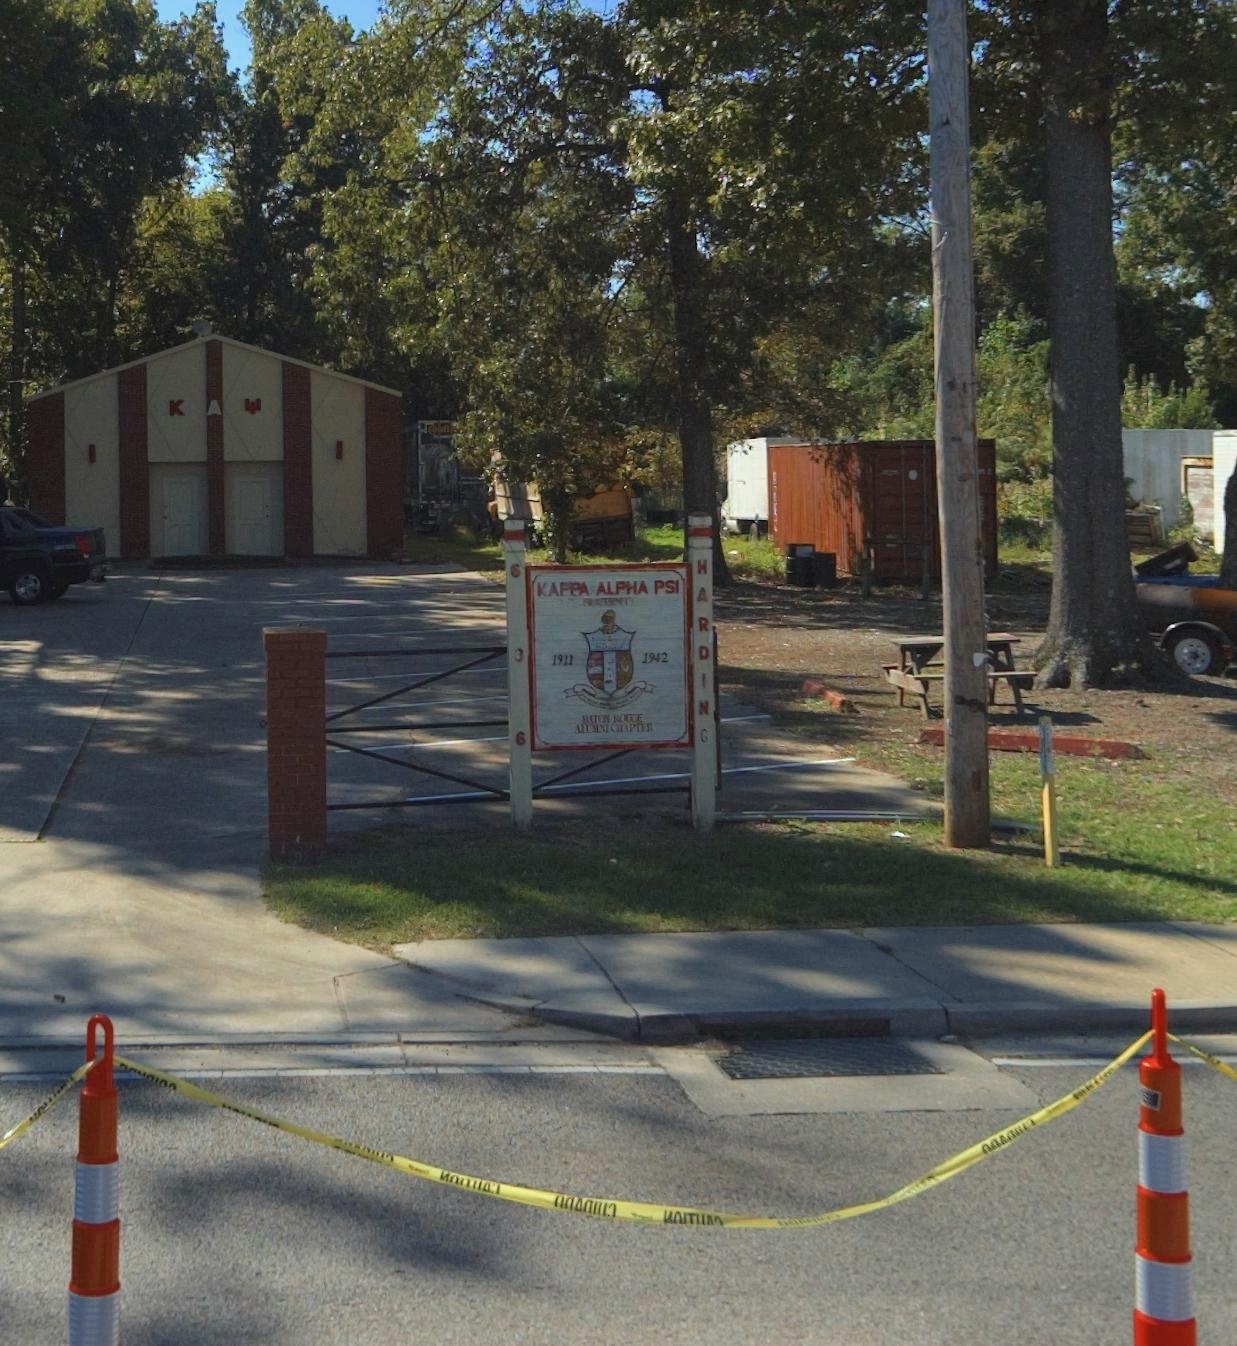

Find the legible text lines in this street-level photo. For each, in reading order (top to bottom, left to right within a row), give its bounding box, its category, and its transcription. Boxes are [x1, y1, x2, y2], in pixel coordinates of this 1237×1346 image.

[168, 399, 223, 417] None: K A
[536, 580, 682, 597] BusinessName: KAPPA ALPHA PSI
[579, 595, 638, 609] None: FRATERNITY
[510, 562, 527, 748] StreetNumber: 636
[551, 653, 575, 668] None: 1911
[640, 651, 670, 665] None: 1942
[696, 559, 711, 744] StreetName: HARDING
[582, 712, 644, 724] None: BATON ROUGE
[574, 723, 656, 733] None: ALUMNI CHAPTER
*-*-*
■ **THE PROBLEM**: Convert the listing above into a Markdown table with the columns Row and Line, putting each nonblank line in its own row, numbered in order. Leave the pictures out.

■ **CORRECT OUTPUT**:
| Row | Line |
|---|---|
| 1 | Find the legible text lines in this street-level photo. For each, in reading order (top to bottom, left to right within a row), give its bounding box, its category, and its transcription. Boxes are [x1, y1, x2, y2], in pixel coordinates of this 1237×1346 image. |
| 2 | [168, 399, 223, 417] None: K A |
| 3 | [536, 580, 682, 597] BusinessName: KAPPA ALPHA PSI |
| 4 | [579, 595, 638, 609] None: FRATERNITY |
| 5 | [510, 562, 527, 748] StreetNumber: 636 |
| 6 | [551, 653, 575, 668] None: 1911 |
| 7 | [640, 651, 670, 665] None: 1942 |
| 8 | [696, 559, 711, 744] StreetName: HARDING |
| 9 | [582, 712, 644, 724] None: BATON ROUGE |
| 10 | [574, 723, 656, 733] None: ALUMNI CHAPTER |